Let $f: \C \to \C$ be a complex function.

Let $U \subseteq \C$ be an open set such that $f$ has no zeros in $U$.

Suppose further that $f$ is holomorphic in $U$.

Then the complex function

- $\displaystyle \frac 1 {f_{\restriction U}} : U \to \C$

is holomorphic.

## Proof

Let $g : U \to \mathbb C$ be such that $g(x) = 1/f(x)$.

Since $f(x)$ is nonzero for $x \in U$, $g$ is well-defined.

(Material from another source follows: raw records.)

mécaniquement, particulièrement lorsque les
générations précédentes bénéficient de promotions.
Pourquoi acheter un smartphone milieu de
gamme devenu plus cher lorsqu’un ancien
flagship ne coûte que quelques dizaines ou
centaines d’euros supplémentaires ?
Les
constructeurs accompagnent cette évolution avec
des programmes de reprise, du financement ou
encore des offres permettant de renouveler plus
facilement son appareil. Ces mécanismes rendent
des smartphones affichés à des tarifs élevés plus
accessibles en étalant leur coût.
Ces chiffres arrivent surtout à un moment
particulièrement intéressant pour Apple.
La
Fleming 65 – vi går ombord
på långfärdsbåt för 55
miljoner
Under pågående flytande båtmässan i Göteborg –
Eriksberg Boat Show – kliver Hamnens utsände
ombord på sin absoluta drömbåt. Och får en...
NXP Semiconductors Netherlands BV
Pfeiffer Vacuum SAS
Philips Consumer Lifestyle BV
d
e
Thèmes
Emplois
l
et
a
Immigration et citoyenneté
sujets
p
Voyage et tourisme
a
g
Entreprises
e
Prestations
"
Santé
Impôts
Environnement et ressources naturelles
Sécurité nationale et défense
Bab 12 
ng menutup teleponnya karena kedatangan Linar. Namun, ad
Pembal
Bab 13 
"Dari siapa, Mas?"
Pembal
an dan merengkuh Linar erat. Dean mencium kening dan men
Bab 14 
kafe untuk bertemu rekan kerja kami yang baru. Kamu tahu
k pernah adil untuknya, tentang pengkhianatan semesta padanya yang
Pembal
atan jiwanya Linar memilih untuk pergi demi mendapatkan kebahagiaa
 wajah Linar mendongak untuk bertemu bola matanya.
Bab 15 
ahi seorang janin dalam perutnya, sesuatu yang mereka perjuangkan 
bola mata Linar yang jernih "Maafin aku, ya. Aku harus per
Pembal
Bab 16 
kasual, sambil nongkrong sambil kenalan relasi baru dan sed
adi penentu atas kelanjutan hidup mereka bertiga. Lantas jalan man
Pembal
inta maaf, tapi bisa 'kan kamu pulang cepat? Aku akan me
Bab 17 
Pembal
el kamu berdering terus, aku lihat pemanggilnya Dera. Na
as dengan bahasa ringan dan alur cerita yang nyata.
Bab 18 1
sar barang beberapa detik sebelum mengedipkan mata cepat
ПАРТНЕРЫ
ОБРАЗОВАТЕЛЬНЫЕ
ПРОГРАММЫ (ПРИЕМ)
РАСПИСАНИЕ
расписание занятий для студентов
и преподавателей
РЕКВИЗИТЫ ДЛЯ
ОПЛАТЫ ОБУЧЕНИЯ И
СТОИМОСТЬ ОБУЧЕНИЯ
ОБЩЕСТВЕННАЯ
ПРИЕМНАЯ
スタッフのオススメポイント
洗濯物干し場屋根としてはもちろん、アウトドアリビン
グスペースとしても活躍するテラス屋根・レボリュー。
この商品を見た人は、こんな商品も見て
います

By Quotient Rule for Continuous Functions, $g$ is continuous.

Let $z_0 \in U$.

Since $g$ is continuous,

- $\displaystyle\lim_{h \to 0} \frac 1 {f(z_0 + h)} = \frac 1 {f(z_0)}.$

Since $f$ is holomorphic,

- $\displaystyle\lim_{h \to 0} \frac {f(z_0 + h) - f(z_0)} {h} = f'(z_0).$

By the Combination Theorem for Limits of Functions,

\(\displaystyle \displaystyle \lim_{h \to 0} \frac {g(z_0 + h) - g(z_0)} {h}\) | \(=\) | \(\displaystyle \displaystyle \lim_{h \to 0} \frac {\frac 1 {f(z_0 + h)} - \frac 1 {f(z_0)} } {h}\) | |||||||||||

\(\displaystyle \) | \(=\) | \(\displaystyle -\frac 1 {f(z_0)} \displaystyle \lim_{h \to 0} \left(\left(\frac 1 {f(z_0 + h)}\right)\left(\frac{f(z_0 + h) - f(z_0)}{h}\right) \right)\) | |||||||||||

\(\displaystyle \) | \(=\) | \(\displaystyle -\frac 1 {f(z_0)^2} \cdot f'(z_0).\) |

It follows that $g$ is holomorphic.

$\blacksquare$